» **Article**:
Tahj Chambers

No. 44 – Indianapolis Colts
- Position: Linebacker
- Roster status: Active

Personal information
- Born: April 9, 2000 (age 26) New Orleans, Louisiana, U.S.
- Listed height: 6 ft 2 in (1.88 m)
- Listed weight: 230 lb (104 kg)

Career information
- High school: Grace Preparatory Academy (Arlington, Texas)
- College: Missouri State (2020–2024) Ole Miss (2025)
- NFL draft: 2026: undrafted

Career history
- Indianapolis Colts (2026–present);

Awards and highlights
- Second-team All-MVFC (2024);
- Stats at Pro Football Reference

= Tahj Chambers =

American football player (born 2000)

Tahj Joshua Chambers (born April 9, 2000) is an American professional football linebacker for the Indianapolis Colts of the National Football League (NFL). He played college football for the Missouri State Bears and Ole Miss Rebels.

== Early life ==
Chambers was born on April 9, 2000, in New Orleans, Louisiana. He attended Grace Preparatory Academy in Arlington, Texas. Chambers played linebacker and wide receiver, recording 65 tackles and 11 touchdowns in his senior year. He committed to play college football at Missouri State University.

== College career ==
Chambers played college football for the Missouri State Bears from 2020 to 2024 and Ole Miss Rebels in 2025. In five seasons, he played in 45 games, starting 28, where he made 199 tackles, including for 17 for loss, three sacks, two interceptions, eight pass deflections, two forced fumbles and one fumble recovery. Chambers earned second-team All-MVFC honors in 2024.

» **Task instructions**:
Revise the stretch of the Tahj Chambers profile from "No. 44 – Indianapolis" through "lb (104 kg)", putting "Reserve" wherever "Active" appears.

» **Source data**:
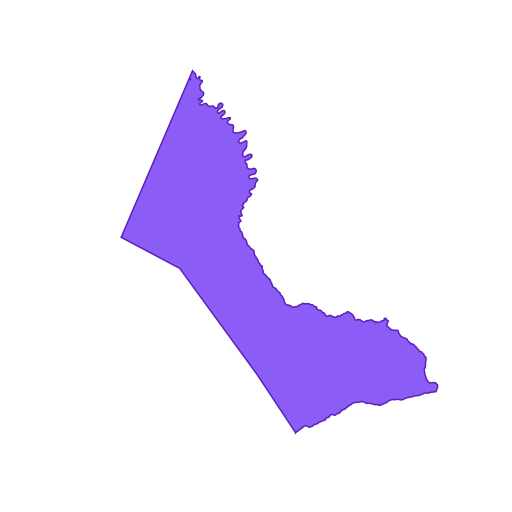 the district of Fortul, Arauca, Colombia, rotated 247°
{"feature_id": "7082276B84202288192164", "entity_name": "Fortul", "entity_type": "district", "adm_level": 2, "iso_a3": "COL", "parent_name": "Colombia", "parent_adm1": "Arauca", "projection": "robinson", "projection_center": [-71.844, 6.696], "detail": "fine", "context": "isolated", "style": "filled", "palette": "violet", "viewbox_px": 512, "rotation_deg": 247, "n_neighbors": 0, "source": "geoboundaries", "source_scale": "gbopen_adm2", "svg_char_len": 6079}
<svg xmlns="http://www.w3.org/2000/svg" viewBox="0 0 512 512"><g transform="rotate(247 256 256)"><path d="M60.8,368.6L64.5,372.1L66.6,372.7L69.4,371.5L70.1,369.9L71.3,366.3L73.4,365.3L75.6,364.8L81.3,365.3L85.7,366.4L87.1,367.9L88.8,369.2L90.8,369.9L94.5,372.3L96.7,372.8L97.8,371.9L100.3,372.0L101.8,371.2L103.0,371.0L103.9,369.6L105.8,369.2L106.3,368.7L107.2,368.4L107.6,368.5L108.6,367.8L109.9,367.5L110.0,367.7L110.4,367.3L113.1,366.5L113.4,366.3L114.0,364.8L114.5,364.9L114.9,364.3L118.0,362.9L119.6,362.5L120.3,362.6L122.2,361.1L124.2,358.9L126.0,357.9L129.3,357.2L131.8,357.7L132.5,356.9L133.3,355.3L133.4,354.3L134.2,353.5L134.9,352.1L136.9,350.9L139.7,349.7L140.1,349.3L140.6,349.3L141.5,349.9L142.4,349.6L143.3,351.3L144.1,351.8L144.6,352.4L145.4,351.7L146.6,351.3L147.6,351.4L147.9,351.0L148.3,349.8L148.1,349.3L147.2,349.2L146.8,348.9L146.7,348.0L147.1,346.1L147.0,343.0L147.3,341.9L148.2,341.5L147.8,340.7L147.9,340.4L149.0,340.2L149.4,338.9L150.7,338.7L151.3,337.9L152.3,337.2L152.5,335.0L153.3,332.4L153.1,330.1L153.4,329.2L155.8,327.1L156.9,327.0L157.1,325.6L157.8,325.1L158.0,322.6L158.4,322.4L159.8,322.1L160.7,322.5L162.6,322.1L163.6,322.2L165.3,321.4L168.6,319.2L168.9,318.4L169.0,317.7L168.1,316.7L168.7,314.7L168.1,312.5L168.3,310.8L167.9,309.6L169.0,307.6L168.5,306.6L168.3,305.2L169.6,303.9L169.9,302.9L171.4,302.2L172.5,300.7L172.7,300.4L172.5,299.6L172.7,297.8L173.1,297.2L173.9,297.2L174.9,296.3L175.9,296.8L177.2,296.2L177.9,295.1L180.1,294.7L181.2,293.6L181.5,292.5L182.9,291.9L183.6,291.1L184.4,291.1L185.0,291.7L185.6,291.6L186.6,290.1L188.9,289.0L189.2,288.7L189.7,287.3L191.0,286.6L191.7,285.0L192.5,284.0L192.4,283.2L194.2,280.3L193.8,278.5L193.9,276.5L193.4,273.4L194.0,272.4L194.2,270.4L194.9,269.4L196.7,268.5L197.3,267.4L198.2,266.8L198.8,265.4L199.8,264.6L201.0,264.2L203.1,264.3L205.3,264.7L207.4,264.4L208.5,264.5L210.5,263.5L212.9,263.6L214.6,262.5L216.3,261.8L217.3,261.9L218.8,261.3L220.7,259.4L223.3,259.7L228.6,259.6L229.8,259.4L230.7,258.7L233.5,257.7L235.0,257.4L236.3,256.4L237.2,256.3L237.9,256.2L238.6,256.6L240.7,256.8L242.1,256.6L243.7,257.7L244.3,257.7L245.3,256.9L246.8,256.5L248.0,256.5L249.0,255.9L250.6,255.9L251.4,256.3L254.3,255.5L255.5,255.6L257.5,255.1L258.9,255.3L260.6,255.9L262.4,256.0L264.2,254.6L265.7,253.8L267.9,253.5L269.2,252.5L270.5,252.3L271.2,252.7L274.1,253.1L275.8,252.7L277.0,251.9L278.9,251.4L280.5,251.9L283.9,252.2L285.2,251.2L286.5,251.7L287.8,251.8L289.1,251.2L289.7,251.2L290.0,251.3L290.3,251.9L292.5,252.5L292.8,252.8L293.7,254.6L293.9,255.6L295.1,255.8L296.6,255.3L298.9,255.7L299.7,256.2L299.4,256.7L298.5,257.2L298.5,258.4L298.8,259.0L299.7,259.2L301.0,258.6L302.4,259.5L303.2,259.4L303.7,259.8L305.1,262.7L305.1,263.3L305.5,263.7L305.9,263.7L307.1,263.0L307.7,263.2L307.9,263.7L309.9,265.9L310.0,267.3L310.3,268.7L311.1,269.7L312.2,270.3L313.1,271.3L313.2,273.7L314.4,275.8L314.7,276.1L315.2,276.0L316.4,274.9L316.9,274.8L318.0,275.2L318.6,275.6L318.9,276.2L319.0,277.1L318.9,278.7L319.8,281.6L320.5,282.4L322.6,283.4L324.5,285.4L324.6,286.4L325.0,287.1L325.9,287.2L327.0,287.1L327.9,285.8L328.4,284.3L328.6,282.6L329.2,281.3L329.9,280.5L330.7,280.2L331.2,280.2L332.0,280.6L332.8,281.9L332.1,286.1L332.2,287.5L333.5,289.0L334.8,289.7L336.1,289.6L337.3,288.6L337.8,287.3L337.7,286.1L338.0,285.0L338.9,283.5L339.7,282.9L340.7,282.5L341.8,282.6L344.1,283.5L346.5,282.8L347.8,283.1L348.1,283.6L348.1,284.4L347.7,286.4L348.7,290.3L349.5,291.3L350.9,291.6L351.9,290.6L352.1,289.7L352.2,287.6L351.7,285.7L351.8,285.0L352.6,283.2L353.0,282.9L353.9,282.9L355.2,283.9L356.4,284.4L357.1,285.1L358.6,288.1L360.0,289.7L361.0,290.5L362.6,291.0L363.8,291.8L365.3,292.3L366.0,291.8L366.1,291.2L365.8,287.4L366.1,285.5L367.5,284.4L368.0,284.6L368.7,285.2L369.6,286.4L370.0,287.2L369.9,288.3L370.1,289.6L372.6,294.4L373.5,295.2L374.6,295.4L375.6,295.1L376.0,294.2L375.9,291.1L376.6,286.8L377.6,284.6L378.7,283.5L381.3,284.2L383.9,285.9L385.4,285.9L385.8,285.8L387.6,282.9L388.5,281.9L389.9,281.9L390.9,282.6L391.5,283.4L391.9,285.1L392.2,285.8L393.0,286.3L393.4,286.3L394.1,284.6L394.2,282.0L394.9,280.2L395.1,278.7L396.1,278.0L397.3,277.9L398.3,279.2L399.1,282.0L399.6,282.9L400.6,283.7L402.0,283.7L402.5,283.3L402.7,282.7L402.8,281.3L402.1,278.4L402.1,277.3L402.8,276.7L403.5,276.7L404.3,277.2L405.1,278.4L405.6,279.7L405.9,281.9L406.4,283.2L408.4,284.6L409.6,284.3L410.6,283.2L410.6,281.6L409.8,280.2L407.9,279.0L407.6,278.5L407.7,277.5L408.3,276.3L408.8,275.9L409.8,275.8L410.7,275.1L411.1,274.5L411.6,272.3L412.1,271.3L413.1,270.5L414.9,270.2L416.1,269.4L416.4,268.1L416.2,264.9L417.3,263.5L418.3,263.7L418.6,264.2L419.2,267.0L419.9,267.4L420.4,267.2L421.6,265.0L422.2,264.3L422.9,264.2L423.2,264.5L423.2,265.2L422.9,266.8L423.1,267.4L423.7,268.2L424.4,269.9L425.7,271.2L427.0,271.6L430.0,270.0L432.2,269.8L435.5,271.2L437.1,274.1L437.8,274.9L438.6,275.0L439.6,273.4L440.3,273.2L441.5,273.4L442.7,274.5L443.1,274.3L443.4,274.0L443.4,273.6L442.5,273.0L442.3,271.7L442.4,271.1L442.8,270.7L443.9,271.0L444.7,270.7L447.5,271.6L448.7,270.7L450.1,270.6L450.5,269.8L451.2,269.8L445.5,263.9L445.3,263.9L445.3,264.5L444.9,264.3L444.3,264.7L443.9,264.5L443.9,264.3L445.2,263.6L325.9,139.2L274.5,180.9L146.9,210.6L78.5,223.3L77.6,223.2L78.2,224.4L78.6,226.9L79.4,228.7L79.5,231.0L80.2,232.2L80.5,234.2L80.3,235.2L79.7,236.2L77.6,238.1L77.2,241.0L78.1,243.6L77.7,246.4L77.7,247.6L78.3,248.9L78.2,251.7L78.3,253.6L78.0,255.1L78.0,255.7L79.2,256.6L79.3,258.4L79.0,259.7L80.5,262.6L80.5,264.2L79.0,265.7L78.5,266.8L78.5,267.2L79.2,268.4L79.2,269.4L78.8,270.4L78.8,271.1L80.6,275.7L80.3,277.8L81.0,279.8L81.4,281.8L82.0,282.2L81.8,284.3L82.2,285.0L82.7,287.4L82.6,289.1L80.4,297.1L79.6,298.1L76.9,300.4L76.8,301.4L75.3,304.2L72.7,307.3L72.0,309.0L71.9,310.1L71.5,310.4L70.9,310.4L70.1,311.7L70.0,314.7L70.2,315.8L70.0,317.7L70.3,319.7L70.9,321.1L70.7,324.7L70.3,326.3L69.6,327.1L68.8,330.6L67.1,332.8L66.7,333.6L66.6,334.9L66.3,335.7L66.7,336.6L66.3,341.0L65.4,344.7L65.2,347.9L64.3,350.2L63.9,352.1L63.8,358.5L62.7,360.3L62.4,361.9L62.4,363.0L60.8,368.6Z" fill="#8b5cf6" stroke="#5b21b6" stroke-width="1.5"/></g></svg>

» **Exercise output**:
No. 44 – Indianapolis Colts
- Position: Linebacker
- Roster status: Reserve

Personal information
- Born: April 9, 2000 (age 26) New Orleans, Louisiana, U.S.
- Listed height: 6 ft 2 in (1.88 m)
- Listed weight: 230 lb (104 kg)